Saat Media Bertumbangan, Siapa yang Akan Jaga Demokrasi?

Ilustrasi



Gelombang PHK massal di industri media bukan lagi isu dalam ruang redaksi, tapi kini jadi pembicaraan publik. Banyak media besar mengurangi tenaga kerja, bahkan sebagian harus pamit dari lanskap pers. Sebagai jurnalis televisi yang telah 10 tahun bekerja, saya merasakan langsung betapa berat tekanan ini.

Dulu, redaksi dipenuhi semangat. Kini, banyak ruang kosong. Tekanan ekonomi tak lagi bisa ditutupi. Iklan menyusut drastis, terutama setelah anggaran promosi dari instansi pemerintah ikut “diefisiensikan”. Banyak lembaga negara lebih memilih mempromosikan programnya lewat media sosial atau platform digital asing, meninggalkan media nasional yang justru selama ini menjadi mitra strategis penyebaran informasi publik.

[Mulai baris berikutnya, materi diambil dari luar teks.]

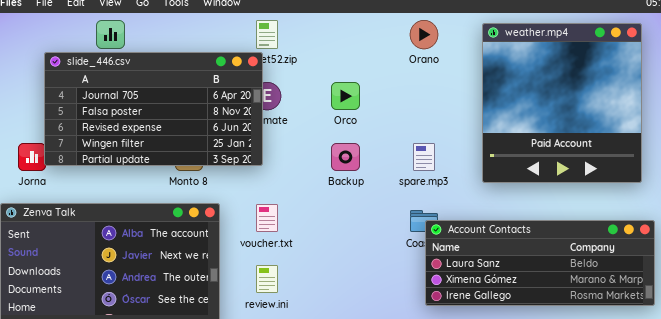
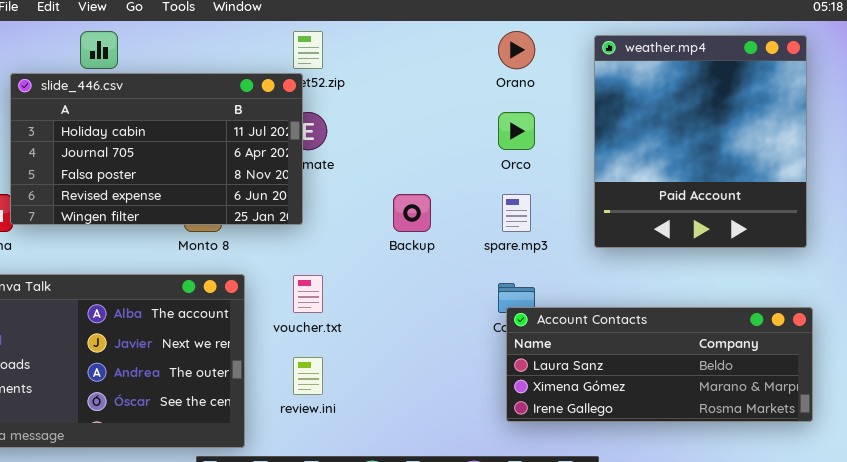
slide_446.csv: [44,52,263,166] -> [10,73,303,225], scrolled up 1 row
Orco: [331,82,360,110] -> [498,112,535,150], moved
Account Contacts: [425,220,655,306] -> [506,307,813,422], moved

Di sisi lain, perusahaan teknologi global dengan algoritma dan konten viralnya mengambil porsi besar dari perhatian publik—dan pendapatan iklan. Media lokal dan nasional dipaksa bersaing tanpa daya. Padahal, biaya memproduksi berita berkualitas tetap tinggi. Liputan mendalam, verifikasi data, dan menjaga etika jurnalistik bukan pekerjaan murah.

Yang berbahaya, kondisi ini bukan cuma berdampak pada jurnalis yang kehilangan pekerjaan, tapi juga pada kualitas informasi yang dikonsumsi publik. Ketika media kredibel tumbang, ruang informasi akan diisi oleh konten yang tak terverifikasi. Disinformasi dan hoaks bisa dengan mudah memengaruhi opini publik.

Demokrasi butuh media yang sehat. Tanpa media, tak ada yang mengawasi kekuasaan, menyuarakan warga kecil, dan menjaga keberagaman suara. Kalau kondisi ini terus dibiarkan, kita tak hanya menyaksikan kemunduran industri media, tapi juga kemunduran demokrasi.

Karena itu, pemerintah perlu melihat media bukan sebagai beban, tapi sebagai bagian penting dari infrastruktur demokrasi. Kembalikan posisi media sebagai mitra strategis penyampai informasi publik. Evaluasi kembali kebijakan anggaran agar lebih adil. Regulasikan platform digital agar lebih bertanggung jawab. Dan masyarakat juga harus didorong untuk lebih menghargai karya jurnalistik—baik lewat langganan, dukungan, atau setidaknya tidak menormalisasi konten hoaks.

Kalau media jatuh satu per satu, siapa lagi yang akan menjaga demokrasi? .

Penulis : Maulana Syarifudin, Jurnalis dan akademisi di bidang Ilmu Komunikasi.